Your typical Japanese worker and consumer will rather doubt the promises of those who tell them that higher inflation will be some sort of economic nirvana after the experience of 3 and a bit years of what was supposed to be that nirvana! In the theories and economic models wages will respond to the higher inflation whereas in the real world that would be against wage trends that have been in play for quite some time. Ivory Tower meets reality you might say. Or as Japan Macro Advisers put it.
After taking account of inflation, real wages rose by 0.2% year on year in May. However, when we consider that real wages in Japan has been declining for many years, the pitiful rise of 0.2% rise offers little consolation.
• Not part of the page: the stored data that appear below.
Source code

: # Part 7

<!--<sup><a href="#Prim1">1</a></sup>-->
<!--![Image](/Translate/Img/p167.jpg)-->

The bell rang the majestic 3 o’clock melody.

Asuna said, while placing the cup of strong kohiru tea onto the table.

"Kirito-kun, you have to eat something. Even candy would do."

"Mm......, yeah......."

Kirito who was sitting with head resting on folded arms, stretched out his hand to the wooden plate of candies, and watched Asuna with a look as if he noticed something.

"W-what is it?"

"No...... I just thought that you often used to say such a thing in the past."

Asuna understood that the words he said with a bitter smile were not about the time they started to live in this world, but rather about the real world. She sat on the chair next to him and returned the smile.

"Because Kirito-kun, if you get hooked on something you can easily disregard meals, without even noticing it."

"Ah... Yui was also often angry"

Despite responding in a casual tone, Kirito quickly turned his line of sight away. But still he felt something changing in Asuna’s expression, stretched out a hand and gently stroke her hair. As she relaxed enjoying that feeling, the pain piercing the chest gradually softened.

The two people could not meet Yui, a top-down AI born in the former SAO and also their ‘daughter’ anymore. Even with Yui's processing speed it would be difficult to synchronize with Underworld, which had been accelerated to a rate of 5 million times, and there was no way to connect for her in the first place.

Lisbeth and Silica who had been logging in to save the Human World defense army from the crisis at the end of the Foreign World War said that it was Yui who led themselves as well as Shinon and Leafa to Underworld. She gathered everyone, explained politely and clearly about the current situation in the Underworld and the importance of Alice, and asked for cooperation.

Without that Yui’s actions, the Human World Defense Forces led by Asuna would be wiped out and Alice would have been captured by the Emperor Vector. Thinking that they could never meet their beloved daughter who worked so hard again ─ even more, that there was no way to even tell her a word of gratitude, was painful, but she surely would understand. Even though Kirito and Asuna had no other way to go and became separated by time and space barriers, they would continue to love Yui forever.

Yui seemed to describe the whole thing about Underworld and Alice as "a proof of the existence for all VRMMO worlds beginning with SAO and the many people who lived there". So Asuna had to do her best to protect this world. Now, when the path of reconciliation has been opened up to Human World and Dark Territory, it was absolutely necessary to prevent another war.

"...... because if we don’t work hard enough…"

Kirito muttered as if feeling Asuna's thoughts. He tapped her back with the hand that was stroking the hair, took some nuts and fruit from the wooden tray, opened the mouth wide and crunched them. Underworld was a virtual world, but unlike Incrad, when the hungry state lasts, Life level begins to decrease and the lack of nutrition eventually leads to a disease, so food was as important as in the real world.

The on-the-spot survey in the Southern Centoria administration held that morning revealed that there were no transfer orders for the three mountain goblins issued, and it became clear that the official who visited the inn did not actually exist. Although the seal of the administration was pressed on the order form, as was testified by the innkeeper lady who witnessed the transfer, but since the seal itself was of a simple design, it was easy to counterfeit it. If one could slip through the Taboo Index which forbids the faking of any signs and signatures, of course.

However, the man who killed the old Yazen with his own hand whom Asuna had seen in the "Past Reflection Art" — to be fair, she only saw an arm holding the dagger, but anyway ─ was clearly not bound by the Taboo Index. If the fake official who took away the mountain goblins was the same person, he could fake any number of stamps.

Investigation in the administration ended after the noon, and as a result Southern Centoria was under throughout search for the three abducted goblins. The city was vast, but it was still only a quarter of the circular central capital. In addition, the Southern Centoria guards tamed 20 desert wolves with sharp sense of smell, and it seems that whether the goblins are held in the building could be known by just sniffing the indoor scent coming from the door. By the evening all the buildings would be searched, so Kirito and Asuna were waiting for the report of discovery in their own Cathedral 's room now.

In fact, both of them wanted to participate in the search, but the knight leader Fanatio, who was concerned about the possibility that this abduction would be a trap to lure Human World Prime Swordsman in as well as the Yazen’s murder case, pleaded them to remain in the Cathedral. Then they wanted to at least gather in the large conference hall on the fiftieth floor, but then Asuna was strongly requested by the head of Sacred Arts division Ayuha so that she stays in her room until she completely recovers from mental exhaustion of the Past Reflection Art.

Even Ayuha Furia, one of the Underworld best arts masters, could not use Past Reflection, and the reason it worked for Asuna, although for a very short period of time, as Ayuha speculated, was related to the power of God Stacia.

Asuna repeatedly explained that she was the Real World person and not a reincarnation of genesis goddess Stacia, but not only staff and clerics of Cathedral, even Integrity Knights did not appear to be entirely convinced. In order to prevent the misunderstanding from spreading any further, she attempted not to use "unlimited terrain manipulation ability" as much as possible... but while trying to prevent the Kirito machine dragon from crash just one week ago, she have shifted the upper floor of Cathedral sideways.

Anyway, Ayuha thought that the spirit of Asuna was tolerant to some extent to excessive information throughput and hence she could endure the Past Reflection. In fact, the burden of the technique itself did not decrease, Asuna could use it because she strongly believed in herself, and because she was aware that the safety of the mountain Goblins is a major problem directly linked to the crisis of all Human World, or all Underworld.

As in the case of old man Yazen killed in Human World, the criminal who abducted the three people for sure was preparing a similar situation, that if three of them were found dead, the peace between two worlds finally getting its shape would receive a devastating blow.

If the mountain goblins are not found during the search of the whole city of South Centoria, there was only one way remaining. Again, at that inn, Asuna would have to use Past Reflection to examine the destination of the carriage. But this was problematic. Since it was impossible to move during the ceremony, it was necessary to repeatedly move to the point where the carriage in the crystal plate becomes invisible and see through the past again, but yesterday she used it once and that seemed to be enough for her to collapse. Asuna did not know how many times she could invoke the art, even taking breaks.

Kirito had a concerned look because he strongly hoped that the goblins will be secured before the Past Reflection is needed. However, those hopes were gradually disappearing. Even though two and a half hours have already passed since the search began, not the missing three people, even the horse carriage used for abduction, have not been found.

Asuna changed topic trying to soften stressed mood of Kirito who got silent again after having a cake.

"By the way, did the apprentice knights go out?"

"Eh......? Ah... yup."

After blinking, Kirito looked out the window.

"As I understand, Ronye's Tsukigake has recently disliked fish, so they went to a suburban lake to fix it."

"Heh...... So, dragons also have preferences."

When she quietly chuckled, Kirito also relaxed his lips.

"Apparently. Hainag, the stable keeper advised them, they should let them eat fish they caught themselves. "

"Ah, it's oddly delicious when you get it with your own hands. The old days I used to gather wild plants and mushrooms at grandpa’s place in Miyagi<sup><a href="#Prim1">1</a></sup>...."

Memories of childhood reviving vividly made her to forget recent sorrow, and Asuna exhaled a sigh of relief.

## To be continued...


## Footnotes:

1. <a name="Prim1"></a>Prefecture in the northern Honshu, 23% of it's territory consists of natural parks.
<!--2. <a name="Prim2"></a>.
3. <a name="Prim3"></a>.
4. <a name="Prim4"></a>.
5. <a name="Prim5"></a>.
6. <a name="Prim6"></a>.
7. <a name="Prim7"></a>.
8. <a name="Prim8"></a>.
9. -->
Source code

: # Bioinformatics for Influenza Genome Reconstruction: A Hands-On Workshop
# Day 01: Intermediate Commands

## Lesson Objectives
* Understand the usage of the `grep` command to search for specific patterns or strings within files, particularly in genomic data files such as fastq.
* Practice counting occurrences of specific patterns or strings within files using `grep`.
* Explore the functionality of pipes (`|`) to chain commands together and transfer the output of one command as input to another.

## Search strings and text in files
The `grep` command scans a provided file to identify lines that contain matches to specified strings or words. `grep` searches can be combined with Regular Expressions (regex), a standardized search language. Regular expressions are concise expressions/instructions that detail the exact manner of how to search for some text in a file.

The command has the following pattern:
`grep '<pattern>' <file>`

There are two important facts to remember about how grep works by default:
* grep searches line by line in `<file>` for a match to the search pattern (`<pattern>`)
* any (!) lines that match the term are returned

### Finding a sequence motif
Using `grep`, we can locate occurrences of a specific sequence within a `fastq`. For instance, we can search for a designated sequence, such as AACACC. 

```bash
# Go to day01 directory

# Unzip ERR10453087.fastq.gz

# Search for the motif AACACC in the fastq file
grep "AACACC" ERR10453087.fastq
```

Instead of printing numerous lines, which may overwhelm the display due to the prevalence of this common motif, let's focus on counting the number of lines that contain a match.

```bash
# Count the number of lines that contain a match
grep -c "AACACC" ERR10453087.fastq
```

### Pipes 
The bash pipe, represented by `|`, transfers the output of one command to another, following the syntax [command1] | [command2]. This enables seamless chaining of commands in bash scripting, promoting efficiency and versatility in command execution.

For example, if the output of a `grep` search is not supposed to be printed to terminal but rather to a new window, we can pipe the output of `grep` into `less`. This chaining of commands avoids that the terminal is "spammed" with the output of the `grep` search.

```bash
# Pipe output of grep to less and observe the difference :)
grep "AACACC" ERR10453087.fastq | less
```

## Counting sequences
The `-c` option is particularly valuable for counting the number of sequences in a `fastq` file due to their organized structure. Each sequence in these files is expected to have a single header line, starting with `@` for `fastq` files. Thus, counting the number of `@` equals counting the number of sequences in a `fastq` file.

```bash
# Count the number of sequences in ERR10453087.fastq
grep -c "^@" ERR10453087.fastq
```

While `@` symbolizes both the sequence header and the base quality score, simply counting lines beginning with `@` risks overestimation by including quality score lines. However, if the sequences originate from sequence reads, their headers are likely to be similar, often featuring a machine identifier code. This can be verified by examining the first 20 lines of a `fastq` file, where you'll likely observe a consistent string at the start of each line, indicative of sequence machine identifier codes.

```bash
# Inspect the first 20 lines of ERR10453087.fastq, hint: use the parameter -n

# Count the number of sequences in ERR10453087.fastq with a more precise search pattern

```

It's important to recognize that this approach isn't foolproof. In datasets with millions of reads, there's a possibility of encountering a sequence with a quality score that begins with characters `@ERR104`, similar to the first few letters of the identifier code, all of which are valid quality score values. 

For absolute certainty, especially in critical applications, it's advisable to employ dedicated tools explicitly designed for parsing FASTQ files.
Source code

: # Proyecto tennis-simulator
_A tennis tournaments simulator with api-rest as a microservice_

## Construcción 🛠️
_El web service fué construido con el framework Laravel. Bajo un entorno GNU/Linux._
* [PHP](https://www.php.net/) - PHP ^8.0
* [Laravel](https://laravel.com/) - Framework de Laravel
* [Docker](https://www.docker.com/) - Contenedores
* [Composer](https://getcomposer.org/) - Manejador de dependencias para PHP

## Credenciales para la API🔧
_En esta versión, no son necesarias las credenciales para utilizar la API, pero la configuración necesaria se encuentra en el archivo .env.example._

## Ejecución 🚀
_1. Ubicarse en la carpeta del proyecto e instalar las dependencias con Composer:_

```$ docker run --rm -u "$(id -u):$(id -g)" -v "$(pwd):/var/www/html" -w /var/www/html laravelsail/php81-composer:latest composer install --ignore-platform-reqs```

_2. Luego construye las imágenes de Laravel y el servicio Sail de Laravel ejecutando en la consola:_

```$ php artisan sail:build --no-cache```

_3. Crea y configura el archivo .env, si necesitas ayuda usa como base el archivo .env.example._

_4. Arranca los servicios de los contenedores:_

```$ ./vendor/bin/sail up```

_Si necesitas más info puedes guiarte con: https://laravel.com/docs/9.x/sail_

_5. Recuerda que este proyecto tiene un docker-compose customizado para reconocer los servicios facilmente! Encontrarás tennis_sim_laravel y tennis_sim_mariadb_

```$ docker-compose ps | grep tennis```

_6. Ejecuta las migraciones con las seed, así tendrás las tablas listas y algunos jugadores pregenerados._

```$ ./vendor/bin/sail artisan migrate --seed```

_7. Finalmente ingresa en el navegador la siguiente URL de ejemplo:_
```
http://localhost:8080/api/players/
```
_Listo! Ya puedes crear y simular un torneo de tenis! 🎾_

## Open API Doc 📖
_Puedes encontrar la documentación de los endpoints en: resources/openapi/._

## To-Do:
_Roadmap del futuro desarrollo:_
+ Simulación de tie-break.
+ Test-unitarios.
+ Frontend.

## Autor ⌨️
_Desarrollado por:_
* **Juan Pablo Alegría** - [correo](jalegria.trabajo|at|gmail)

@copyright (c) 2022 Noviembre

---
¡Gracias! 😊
In real terms, real wages are still close to the lowest point in 30 years.
Yep the improvement in real wages came as a result of lower and not higher inflation but our Ivory Tower experts would apparently at the stroke of a pen solve a 30 year problem. Does anyone believe that?
There is an elephant in this particular room and I note that it fails to get a mention in the Ivory Tower theories. It is of course the debt burden which will be inflated away more quickly with 4% inflation than 2% inflation. Debtors rule okay or something like that! Except that the price is very likely to be that workers and consumers will be worse off in real terms just after they have taken a hit anyway. After all when the UK had 5% inflation in the autumn of 2011 there was no compensating surge in wages and in fact real wages were hit hard.
Another issue is the claim that higher inflation targets allow prices to adjust relatively. It is not made in the cases above but no doubt it will be along. Let me help out with some UK data.
The CPI all goods index annual rate is -1.8%, down from -1.6% last month……The CPI all services index annual rate is 2.6%, up from 2.4% last month.
It seems able to have relative price changes with near zero inflation does it not?
The Bank of Canada looked into this and I note that on its way to suggesting a revisiting of the inflation target it told us this.
The main conclusion is that, in the absence of the zero lower bound, the optimal rate of inflation is zero or negative.
Well since their paper was published in October 2015 the zero lower bound is not what it was.